Support for Guidance document
 

We who live in Northern Virginia and in particular Arlington County face very heavy housing costs both for rents and homeownership.   My county Arlington has long provided its own housing rental grants program to low income seniors, disabled people, and families with a child generally earning below 40-percent of the area median income.   The county government also allocated Federal HUD housing choice vouchers.  It also has funded about 7,000 subsidized units through nonprofits, but we still over 5,000 rental households with heavy housing cost burden earning below 50% AMI with no assistance.

We the Arlington Greens have supported expansion of the county housing rental grants program to more needy households as the most efficient and effective housing assistance and something that allows renters to live anywhere in the county and not just in identified low income nonprofit housing.  Some private landlords including the largest single low income apartment complex refuse to accept either the county grant nor the HUD voucher and thus tenants have a hard time finding a unit.

We believe it is in the public interest that all commercial landlords should as a matter of business accept any government funded rental assistance, whether county funded or HUD funded.  It is important the low income renters be allowed to rent anywhere and not refused permission to rent in more affluent areas or be subjected to discrimination simply because they receive some housing rental assistance.  

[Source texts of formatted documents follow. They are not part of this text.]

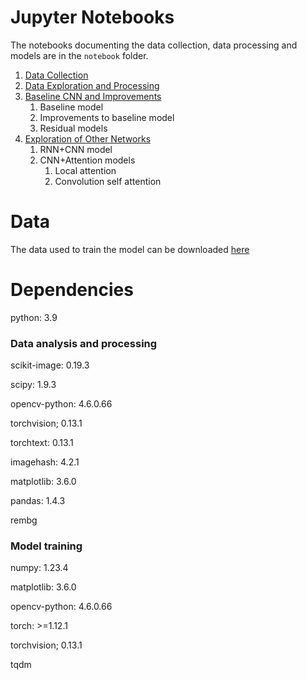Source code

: # Jupyter Notebooks
The notebooks documenting the data collection, data processing and models are in the `notebook` folder.
1. [Data Collection](notebooks/01_Data_Collection.ipynb)
1. [Data Exploration and Processing](notebooks/02_DataExploration_PreProcessing.ipynb)
1. [Baseline CNN and Improvements](notebooks/03_Baseline_CNN_Model_and_Improvements.ipynb)
    1. Baseline model
    1. Improvements to baseline model
    1. Residual models
1. [Exploration of Other Networks](notebooks/04_Product_Classification_Other_Networks.ipynb)
    1. RNN+CNN model
    1. CNN+Attention models
        1. Local attention
        1. Convolution self attention

# Data
The data used to train the model can be downloaded [here](https://drive.google.com/file/d/1RYb41Mv_mrc_OJFIGvVT_6aTwVV_xngu/view)

# Dependencies
python: 3.9
### Data analysis and processing
scikit-image: 0.19.3

scipy: 1.9.3

opencv-python: 4.6.0.66

torchvision; 0.13.1

torchtext: 0.13.1

imagehash: 4.2.1

matplotlib: 3.6.0

pandas: 1.4.3

rembg

### Model training
numpy: 1.23.4

matplotlib: 3.6.0

opencv-python: 4.6.0.66

torch: >=1.12.1

torchvision; 0.13.1

tqdm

In Arlington it is mainly disabled and seniors who get county funded rental vouchers, and then refusal of landlords to accept these county vouchers is de facto discrimination against the disabled and senior citizens.   Discrimination is wrong.

Please approve a strong prohibition against landlords refusing to honor government rental assistance payments as ordinary income.  A dollar is a dollar and in fact a dollar guaranteed to be paid by the county or HUD is more assured than a dollar earned from a job.